We already argued above that parse trees should not be explicitly defined in the grammar. Logical forms often implicitly represent the derivational history of a category. Therefore, the common use of logical forms as part of the categories will imply that you will hardly ever find two different analyses for a single category, because two different analyses will also have two different logical forms. Therefore, no packing is possible and the recognizer will behave as if it is enumerating all parse trees. The solution to this problem is to delay the evaluation of semantic constraints. During the first phase all constraints referring to logical forms are ignored. Only if a parse tree is recovered from the parse-forest we add the logical form constraints. This is similar to the approach worked out in CLE [1].
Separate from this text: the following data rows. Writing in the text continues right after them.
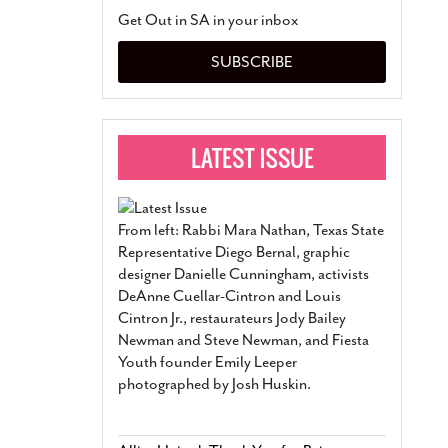
San Antonio Jury Find
Get Out in SA in your inbox
Relationship Constit
Marriage
- March 25, 202
SUBSCRIBE
San Antonio Gay Ma
Divorce From 25-Year 
Began Before Same Se
March 18, 2022
Manila Luzon Is The L
To Perform At San An
Exchange
- March 15, 202
From left: Rabbi Mara Nathan, Texas State
View Al
Representative Diego Bernal, graphic
designer Danielle Cunningham, activists
DeAnne Cuellar-Cintron and Louis
Cintron Jr., restaurateurs Jody Bailey
Newman and Steve Newman, and Fiesta
Youth founder Emily Leeper
photographed by Josh Huskin.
This approach may lead to a situation in which the second phase actually filters out some otherwise possible derivations, in case the construction of logical forms is not compositional in the appropriate sense. In such cases the first phase may be said to be unsound in that it allows ungrammatical derivations. The first phase combined with the second phase is of course still sound. Furthermore, if this situation arose very often, then the first phase would tend to be useless, and all work would have to be done during the recovery phase. The present architecture of the head-corner parser embodies the assumption that such cases are rare, and that the construction of logical forms is (grosso modo) compositional.

The distinction between semantic and syntactic information is compiled into the grammar rules on the basis of a user declaration. We simply assume that in the first phase the parser only refers to syntactic information, whereas in the second phase both syntactic and semantic information is taken into account.

If we assume that the grammar constructs logical forms, then it is not clear that we are interested in parse trees at all. A simplified version of the recover predicate may be defined in which we only recover the semantic information of the root category, but in which we don't build parse trees. The simplified version may be regarded as the run-time version, whereas parse trees will still be very useful for grammar development.